TAKOMA PARK, MD – Upon the realization that the fate of the city rests on the viability of a boutique, organic grocery store, local historians have revised the date Takoma Park was founded from 1883 to 1998, the year the TPSS Co-Op relocated to the city.
“If the Co-op were to ever shut its doors due to neighboring development, it would be the end of Takoma Park as we know it,” said Pierce Lawrence of Historic Takoma. “And if the city only exists with the Co-op here, that can only mean that the city didn’t exist at all for the 115 years before the Co-op arrived. So I guess this means we need to order some new plaques.”
The announcement sparked major controversy, as more than a century of the city’s official history had to be revised. Records will now describe pre-1998 Takoma Park as an unincorporated suburb struggling through a harsh famine, with a lone Subway franchise as its only source of food. Previous mayors, including BF Gilbert, George Miller, and Sammie Abbott, have been stripped of their titles and recategorized as guerrilla leaders of the Bohemian Revolution.
“Even though it will have to be moved to a different Wikipedia page, the Pre Co-Op Era will still be remembered as a significant part of our history,” said Lawrence. “A variety of affordable housing options existed, the Clintons were well-liked, and people opposed our dependence on automobiles. That all changed after 1998 with the discovery that easy access to cage-free eggs and fair trade coffee are worth reorienting an entire municipality’s land use, taxation, transportation and housing policies around the interests of a single local business.”

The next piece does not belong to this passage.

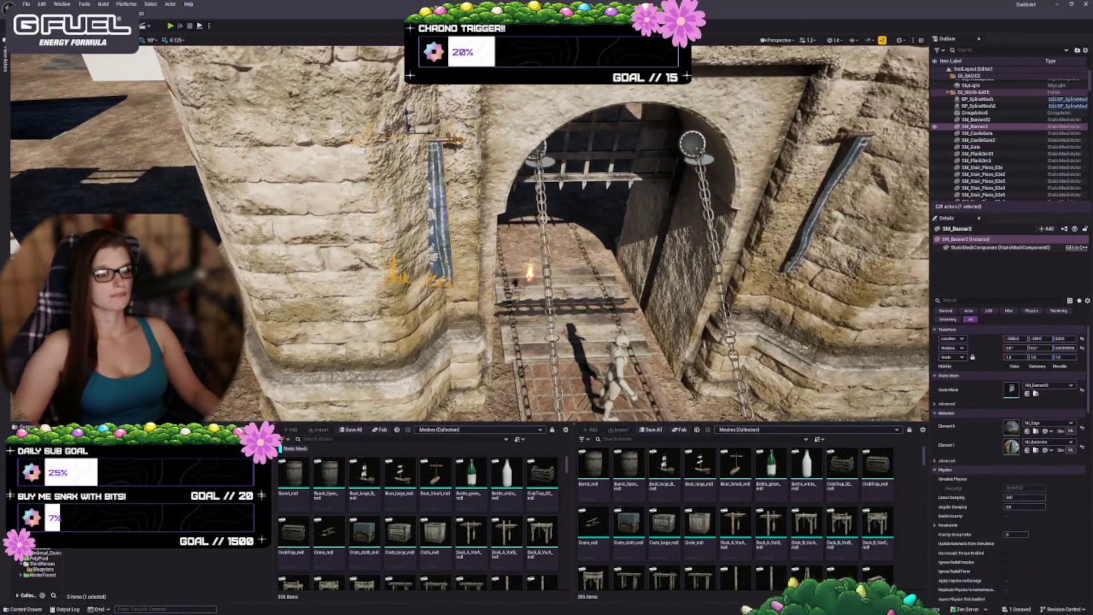
left_click(814, 222, "ctrl")
key("f")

In recognition of the revised founding date, a group of hardcore Co-op shoppers has established a brand new calendar system that designates all the years prior to 1998 as “B.C.”, or “Before Co-Op,” and gives subsequent years a Co-op based theme. According to the new calendar, 2021 is “The Year of Our Gourd 23,” and February is 10% off month.

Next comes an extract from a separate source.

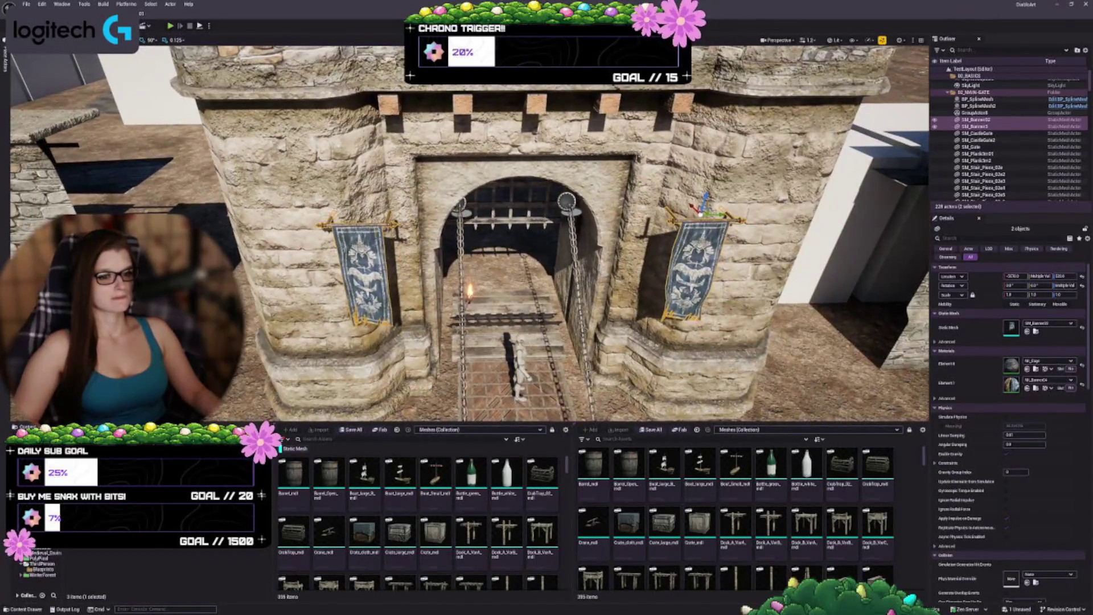
left_click(361, 274)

To commemorate the newly recognized city history, a mural will be painted on the side of the Co-op building portraying the intense legislative battle between board members to relocate the store from Silver Spring. It is expected to contain vivid images of the historic crossing of the mighty Sligo Creek into the brave new world known as the Takoma Junction, and also include graphic scenes of subsequent hard-fought battles such the Listserv Civil War of 2018 and the 2021 Invasion of the Developer.